A COMPLICATED MARRIAGE CLAUSE
I have been bugged always by a certain marriage clause in my country which I find quite senseless.
I once followed a female program on TV and this lady who is a Magistrate mentioned this issue and warned women to be prudent and to take time in reading the clauses of their marriage certificate before signing, that’s when I knew what has been bugging me was somewhat not particular.
My five siblings and I the last were born to well to do parents who had great love for each other and brought us up in the so called Western standard. Meaning we spend some weekends at the beach or going swimming in the club pool, celebrate birthdays and Christmas by throwing or attending parties, travelling for holidays – we had once a family trip to Nigeria with our personal vehicle to visit an aunt, we had indoor games like table tennis, playing cards, Ludo, Chinese Checker etc, we had pets – animals, birds and an aquarium, house servants and life generally was great and because of our lifestyle people referred to us as ‘White Children’. In Cameroon many are naïve and belief every white color person is rich so they live a good life. Many are not even aware that Western nations equally have lower class citizens, beggars, street and homeless people too.

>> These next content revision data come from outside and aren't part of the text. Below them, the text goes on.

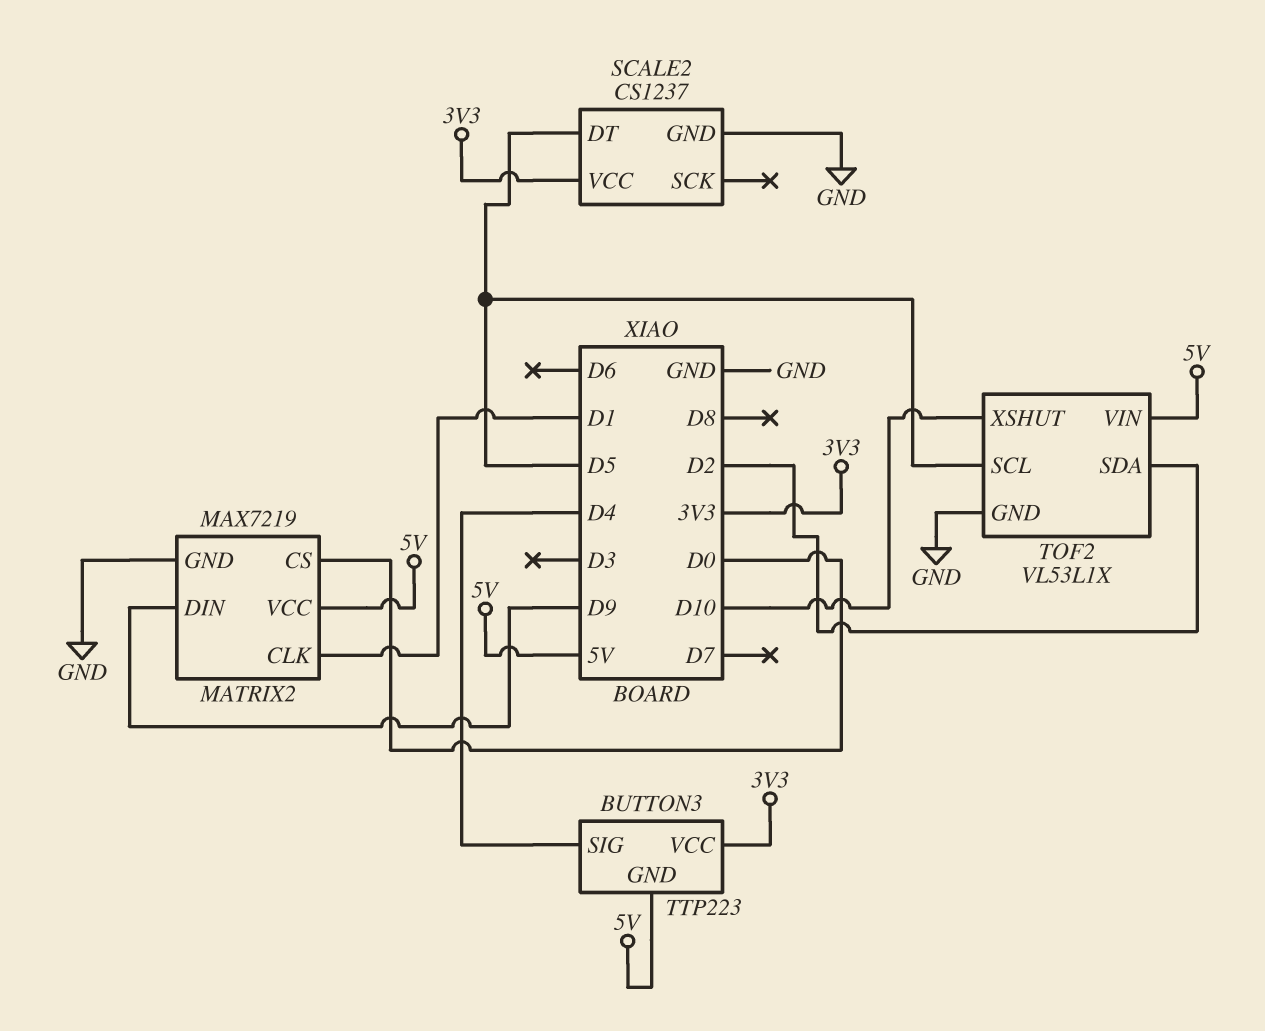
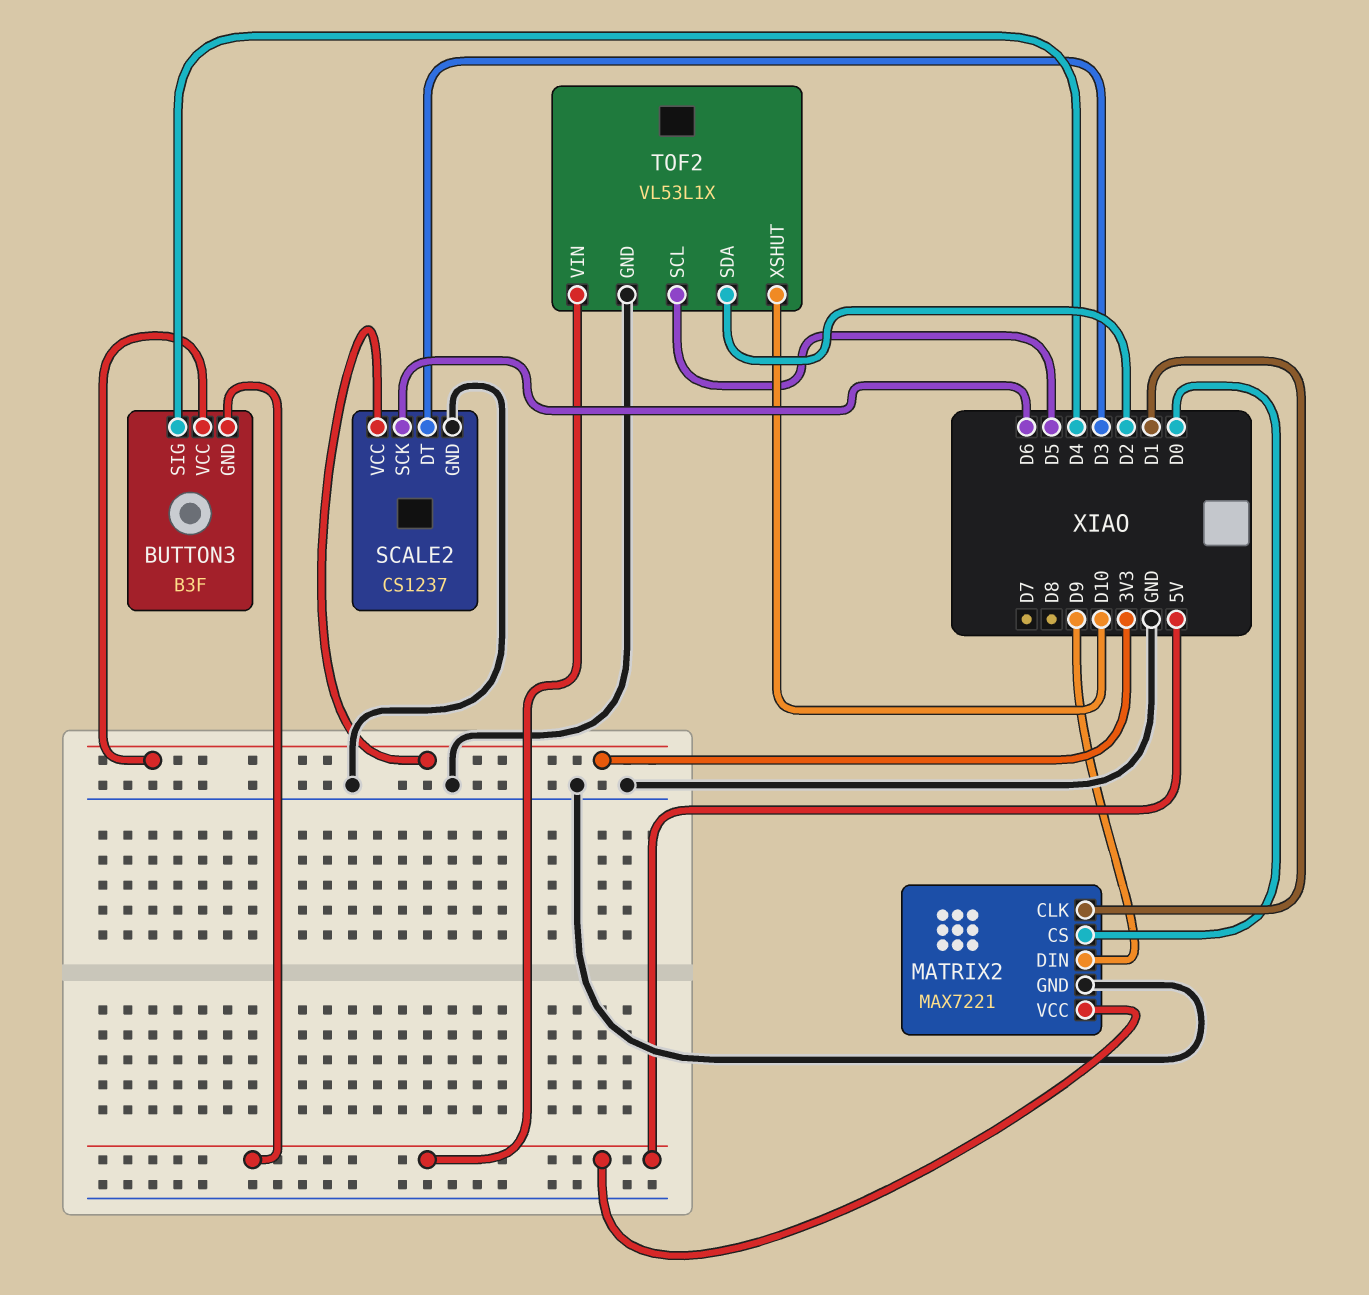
BUTTON3: TTP223 -> B3F
MATRIX2: MAX7219 -> MAX7221
SCALE2 pin DT: D5 -> D3
SCALE2 pin SCK: none -> D6

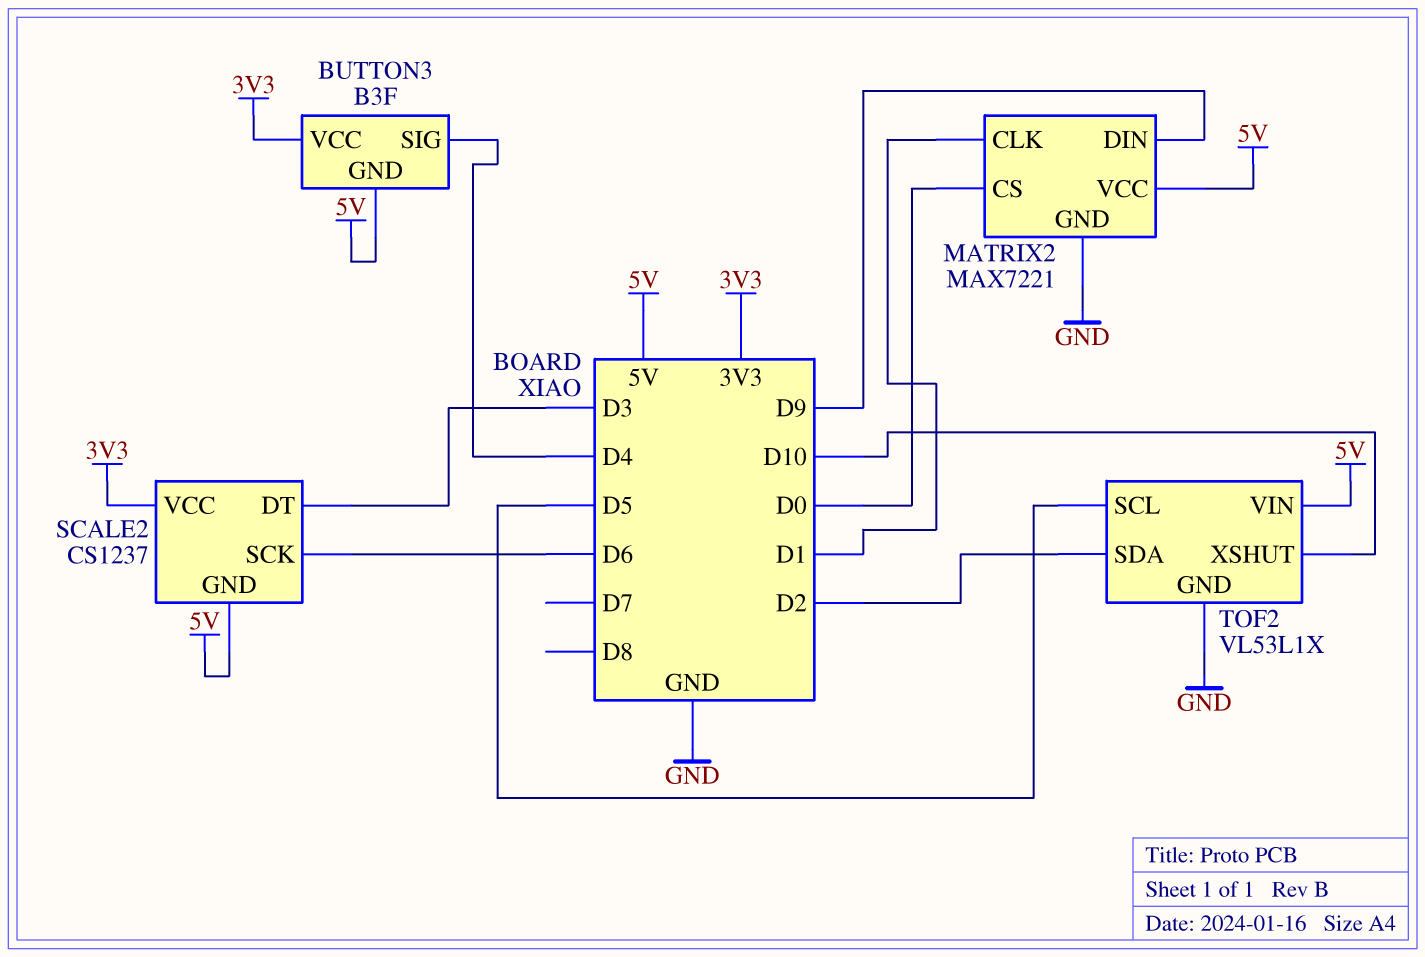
SCALE2 pin GND: GND -> 5V

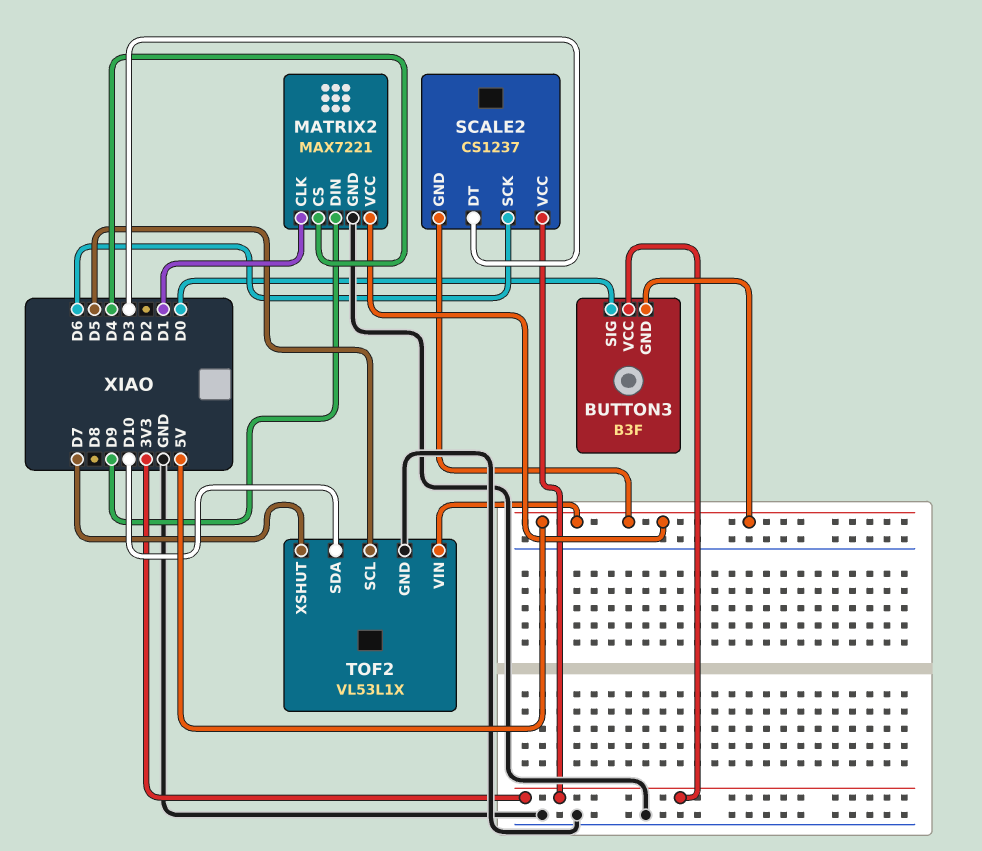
BUTTON3 pin SIG: D4 -> D0
MATRIX2 pin CS: D0 -> D4
TOF2 pin SDA: D2 -> D10
TOF2 pin XSHUT: D10 -> D7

Well, things turned sour and bizarre when my father, an Estate Manager for the giant Agro Industrial Corporation in Cameroon known as the CDC was transferred to a remote place. Actually my parents got married when my father was 23 years already working with the CDC and my mother was age 18yrs a teacher who had graduated from a teacher training institution since teaching was regarded as a prestigious profession at the time and she also became an international Girl Guide Trainer.
Due to our rich volcanic soil, CDC was established by our British Colonial Masters, cultivating cash crops -palms and rubber and at the time the Corporation was being managed by Whites. When they eventually left people like my father rose to top management positions.
In the mid seventies, where my father was transferred to we could not go and live with him because of our education and bad road. The place had a lone public school and the standard was not for us, and apart from the distance the road was then too bad for us to drive to school, although the bigger ones in secondary school where attending mission boarding schools, so my parents agreed we shall stay back in the town where we where but go to our father during weekends and holidays, while some weekends he comes down too.
This arrangement went on smoothly until later.
Apparently, my parents met and got married in the fifties and our first born now of blessed memory was born in 1958. They had a monogamous marriage. After more than twenty years of marriage my father started changing, he was refraining from being the lovable and caring dad, ignoring most of his responsibilities. We got to discover, when we went visiting, he was not just seeing another woman but they were now living together and had a son. Worst of all they were married, but how could he marry again when he had a monogamous marriage and had not divorced my mom?
Things were really going out of hand to the extent that our first born whom my parents had sent to England to pursue her education after her secondary education he stopped paying her tuition. She was already a second year Chemical Engineering student. The matter eventually went to court for a legal address. This is when we had a bombshell, instead of my father to be charged with bigamy, we came to realize a strange clause.
It would seem my father as he claimed lost their original marriage certificate. This they had before Cameroon’s independence in 1960, then Cameroon was under colonial rule. So according to him he had to redo a copy of their marriage certificated. This time they wrote ‘monogamy under native law and customs’. And the court interprets it as polygamy.
This I find quite absurd. I should think in any marriage certificate, it should be clearly spelled out if it is either monogamy or polygamy.
I am equally aware that in Cameroon marriage is usually done in three phases – the introduction known as ‘Knock Door’ followed by a traditional marriage, then marriage in the Civil Statues Registry (Court Marriage) and the church wedding. My parents did all three.
The issue is my father was not charged with bigamy because the corrupt judge claimed the clause ‘monogamy under native law and custom’ is polygamy, following our native law and custom a man is entitled to more than one wife. And that was the end of the matter.
After my dad passed away a few years later at the age of 54, the woman he married whom at the time had three kids with my father pulled a fast one on us by producing a fake will. Why fake is because we recognized the signature was not the way my father signs his signature and before his death he was bedridden and we believed this is how the lady got to his private drawer and destroyed the original will. We also did not understand how the will was not with a lawyer. However, she successfully took all the valuable assets for herself and children – cars, houses, lands etc and these are things my parents jointly acquired. And again this went through another corrupt court decision. This was not even her first marriage; she had other kids with her first husband whom we learnt she left because he was not rich.
The few smaller assets acknowledged in the will belongs to my two brothers my paternal aunts equally deprived them, one moved with her family into the property while another collected the rents of the other smaller house also claiming my father had given her. Today my mum and her children can boast only of one house where we live in till date. But my siblings and I just let it go. My mother on her own has landed properties now but we the children are determined to make a success of our own lives rather than struggling to claim our rights by fighting over our father’s possessions.
I decided to share this personal story so that it could be seen how certain misinterpretations of the law and corruption have an impact and also how certain laws are lax for the men for I believed if my mom was the one accused of bigamy the court decision would have had a more serious outcome.